Wir laufen zunächst mehr oder weniger auf und ab durch Wald und Feld. Nach gut einer Stunde sind wir in Montvendre. Der Name kommt aus dem Lateinischen: "Castrum Monte Veneris", eine Niederlassung der Römer aus dem 4. Jahrhundert. Der Ort liegt nicht viel höher als Chabeuil. Die Kirche ist neueren Datums: 1848 im neoromanischen Stil erbaut. Am ehemaligen Waschhaus (diese gut restaurierten Zeugnisse vergangenen Dorflebens haben wir bisher auf unserem Weg in Frankreich fast in jedem kleinen Touristenort entdeckt) gönnen wir uns ein zweites Frühstück.
Gegen 11:30 h kommen wir an der Ortschaft La Baume-Cornillane vorbei. Östlich des Ortes gibt es am bewaldeten Berghang Ruinen einer ehemaligen Festung mit quadratischem Donjon (Bergfried). Der Name der Ortschaft verrät es schon: Auch hier gibt es Grotten - mit der alten hiesigen Bezeichnung „les Baumes“, während die Grotten andernorts „les Balmes“ genannt werden.
Um 12:46 h beginnt der felsige Aufstieg bis zu 620 m Höhe. An dieser Stelle streifen wir haarscharf den Parc naturel regional du Vercors. Da wo der Wald es zulässt, genießen wir die herrlichen Weitsichten. Von weitem sehen wir den Gebirgszug Forêt de Saou mit seinen bizarren Felsformationen bis zu Höhen von fast 1600 m.
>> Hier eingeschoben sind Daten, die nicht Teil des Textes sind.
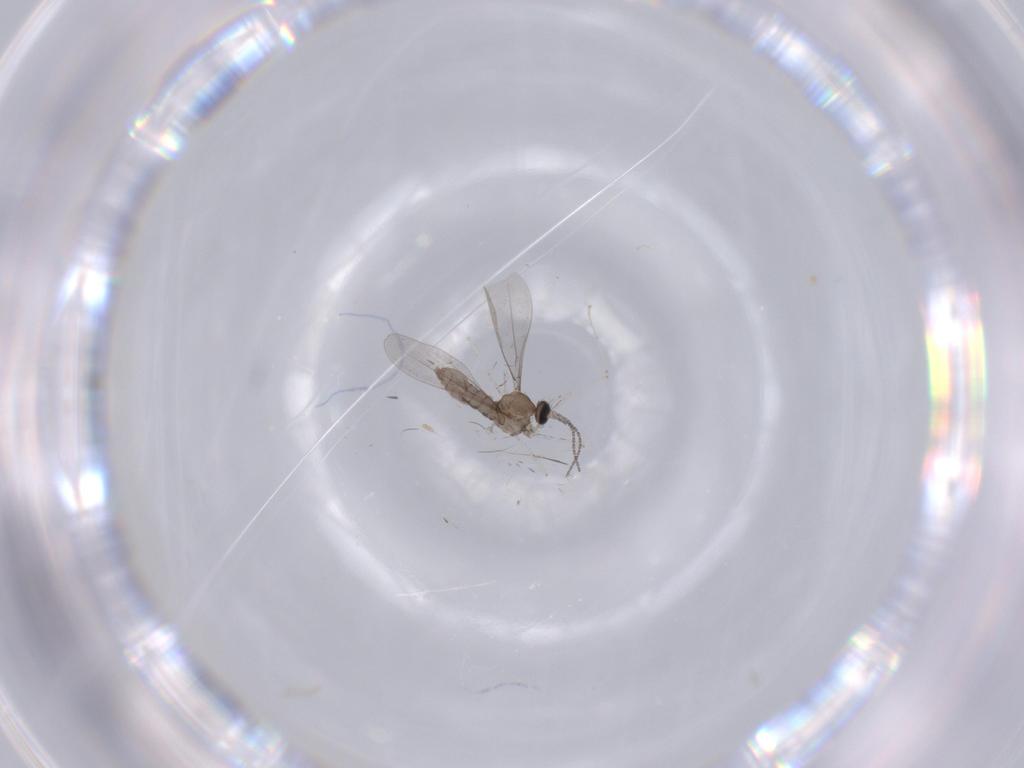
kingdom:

Wir schleichen uns seitwärts vorbei. Wir laufen fast nur noch durch Wald. Ab und zu gibt es eine Lücke und vor uns erscheint immer wieder ein merkwürdiger Fels: La Roche Colombe (886 m) im Forêt de Saou.
Die Zeit vergeht - nach 15 Uhr gehen wir nur noch abwärts und wir sind schon fast an unserem Tagesziel. Richtung Süd-West taucht unten ein mächtig hoher quadratischer (Beton-?)Klotz auf. Ein Hochhaus? Nein, als wir gegen 16 Uhr unser heutiges Ziel erreichen, sehen wir es deutlicher: Ein majestätisch nördlich von Crest aus dem Berghang ragender Donjon, mit 52 m Höhe der höchste mittelalterliche Bergfried in Frankreich und einer der Wachtürme am Rand der französischen Voralpen. Im Glaubenskrieg des 16. und 17. Jahrhunderts diente er zeitweise als Gefängnis für die Hugenotten.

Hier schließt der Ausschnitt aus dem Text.